### Required action 1
In the biography of Oliver White, write out the part between "Oliver Claude White (11" and "school cricket team.", inclusive, substituting "left-handed batsman" for "right-handed batsman".
### Required action 2
Pick up the biography of Oliver White after its last sentence and keep writing it.
··· Given passage
Personal information
- Full name: Oliver Claude White
- Born: 11 March 1880 Iver, Buckinghamshire, England
- Died: 12 January 1956 (aged 75) Earlswood, Surrey, England
- Batting: Right-handed
- Bowling: Right-arm slow

Domestic team information
- 1920: Northamptonshire
- 1906: Buckinghamshire

Career statistics
| Competition | First-class |
| Matches | 5 |
| Runs scored | 57 |
| Batting average | 9.50 |
| 100s/50s | –/– |
| Top score | 15* |
| Balls bowled | 437 |
| Wickets | 10 |
| Bowling average | 27.90 |
| 5 wickets in innings | – |
| 10 wickets in match | – |
| Best bowling | 3/49 |
| Catches/stumpings | 1/– |
- Source: Cricinfo, 27 June 2011

= Oliver White (cricketer) =

English cricketer

Oliver Claude White (11 March 1880 - 12 January 1956) was an English cricketer. White was a right-handed batsman who bowled right-arm slow. He was born in Iver, Buckinghamshire and educated at Merchant Taylors' School, where he played for the school cricket team.
······
··· Records shown
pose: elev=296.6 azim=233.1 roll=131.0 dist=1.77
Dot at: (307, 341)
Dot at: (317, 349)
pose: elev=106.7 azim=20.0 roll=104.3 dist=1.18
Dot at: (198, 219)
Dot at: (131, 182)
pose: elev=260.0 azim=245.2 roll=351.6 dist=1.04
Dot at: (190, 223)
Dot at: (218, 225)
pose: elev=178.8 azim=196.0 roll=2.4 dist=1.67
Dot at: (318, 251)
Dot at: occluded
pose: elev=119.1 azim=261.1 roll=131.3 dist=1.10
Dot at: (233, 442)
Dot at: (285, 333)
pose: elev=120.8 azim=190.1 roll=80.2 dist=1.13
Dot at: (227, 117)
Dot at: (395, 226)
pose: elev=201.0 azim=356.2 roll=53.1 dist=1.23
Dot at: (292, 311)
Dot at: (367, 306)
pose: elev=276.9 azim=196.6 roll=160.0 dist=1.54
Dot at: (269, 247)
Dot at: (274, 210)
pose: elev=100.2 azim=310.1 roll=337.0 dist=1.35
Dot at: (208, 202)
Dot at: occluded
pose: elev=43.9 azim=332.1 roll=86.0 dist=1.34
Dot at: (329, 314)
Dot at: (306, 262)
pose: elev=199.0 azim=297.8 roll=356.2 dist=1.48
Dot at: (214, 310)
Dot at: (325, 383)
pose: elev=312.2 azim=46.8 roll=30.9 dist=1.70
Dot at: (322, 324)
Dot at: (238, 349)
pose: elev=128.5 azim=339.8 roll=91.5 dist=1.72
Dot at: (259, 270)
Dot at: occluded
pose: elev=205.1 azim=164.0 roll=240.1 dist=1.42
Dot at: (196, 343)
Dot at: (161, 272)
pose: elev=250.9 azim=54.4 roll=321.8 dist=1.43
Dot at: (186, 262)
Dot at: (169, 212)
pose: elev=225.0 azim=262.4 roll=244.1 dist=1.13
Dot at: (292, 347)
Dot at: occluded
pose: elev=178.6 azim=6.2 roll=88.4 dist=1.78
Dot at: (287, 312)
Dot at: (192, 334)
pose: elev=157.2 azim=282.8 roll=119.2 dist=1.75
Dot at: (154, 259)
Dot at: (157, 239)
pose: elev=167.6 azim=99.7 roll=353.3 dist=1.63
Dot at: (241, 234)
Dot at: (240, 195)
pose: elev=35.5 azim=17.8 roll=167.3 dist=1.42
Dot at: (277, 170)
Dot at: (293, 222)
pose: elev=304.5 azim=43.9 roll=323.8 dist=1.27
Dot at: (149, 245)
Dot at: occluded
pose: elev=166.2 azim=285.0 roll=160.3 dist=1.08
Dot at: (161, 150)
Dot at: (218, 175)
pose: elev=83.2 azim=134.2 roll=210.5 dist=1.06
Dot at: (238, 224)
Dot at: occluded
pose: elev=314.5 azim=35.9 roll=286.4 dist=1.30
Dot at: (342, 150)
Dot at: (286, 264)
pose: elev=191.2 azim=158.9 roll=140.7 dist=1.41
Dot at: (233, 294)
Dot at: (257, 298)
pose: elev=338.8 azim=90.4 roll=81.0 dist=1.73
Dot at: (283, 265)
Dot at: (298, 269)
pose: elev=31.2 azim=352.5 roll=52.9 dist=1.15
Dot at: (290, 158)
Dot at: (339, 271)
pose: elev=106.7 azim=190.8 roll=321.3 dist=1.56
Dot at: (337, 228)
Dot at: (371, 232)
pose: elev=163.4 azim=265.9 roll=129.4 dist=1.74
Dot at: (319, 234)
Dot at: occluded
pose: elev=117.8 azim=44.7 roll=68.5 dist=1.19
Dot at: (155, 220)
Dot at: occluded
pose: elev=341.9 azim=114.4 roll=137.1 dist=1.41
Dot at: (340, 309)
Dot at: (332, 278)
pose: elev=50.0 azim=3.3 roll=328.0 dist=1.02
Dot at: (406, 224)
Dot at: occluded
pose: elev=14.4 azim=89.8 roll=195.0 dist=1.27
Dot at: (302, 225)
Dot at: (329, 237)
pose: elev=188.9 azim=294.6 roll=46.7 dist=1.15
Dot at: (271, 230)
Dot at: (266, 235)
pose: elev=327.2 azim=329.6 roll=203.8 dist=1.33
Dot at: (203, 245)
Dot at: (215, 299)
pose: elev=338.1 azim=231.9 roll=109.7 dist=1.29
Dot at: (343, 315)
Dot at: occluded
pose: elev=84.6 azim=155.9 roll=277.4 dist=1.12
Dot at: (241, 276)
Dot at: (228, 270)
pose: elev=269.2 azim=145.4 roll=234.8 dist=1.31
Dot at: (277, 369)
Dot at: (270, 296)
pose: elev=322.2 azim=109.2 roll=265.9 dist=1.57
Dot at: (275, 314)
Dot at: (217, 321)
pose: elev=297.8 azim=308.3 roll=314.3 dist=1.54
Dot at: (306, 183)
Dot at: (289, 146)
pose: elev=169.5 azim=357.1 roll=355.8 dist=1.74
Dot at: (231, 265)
······
### Exercise result 1
Oliver Claude White (11 March 1880 - 12 January 1956) was an English cricketer. White was a left-handed batsman who bowled right-arm slow. He was born in Iver, Buckinghamshire and educated at Merchant Taylors' School, where he played for the school cricket team.

### Exercise result 2
White made his debut for Buckinghamshire in the 1906 Minor Counties Championship against Wiltshire. He made 2 further appearances for the county, both coming in 1906 against Bedfordshire and Hertfordshire. Following World War I, White made his first-class debut for Northamptonshire against Essex in the 1920 County Championship. He made 4 further first-class appearances for Northamptonshire, all coming in 1920, with his final appearance coming against Essex. In his 5 first-class matches, he scored 57 runs at an average of 9.50, with a high score of 15*. With the ball, he took 10 wickets at a bowling average of 27.90, with best figures of 3/49.

White died in Earlswood, Surrey on 12 January 1956.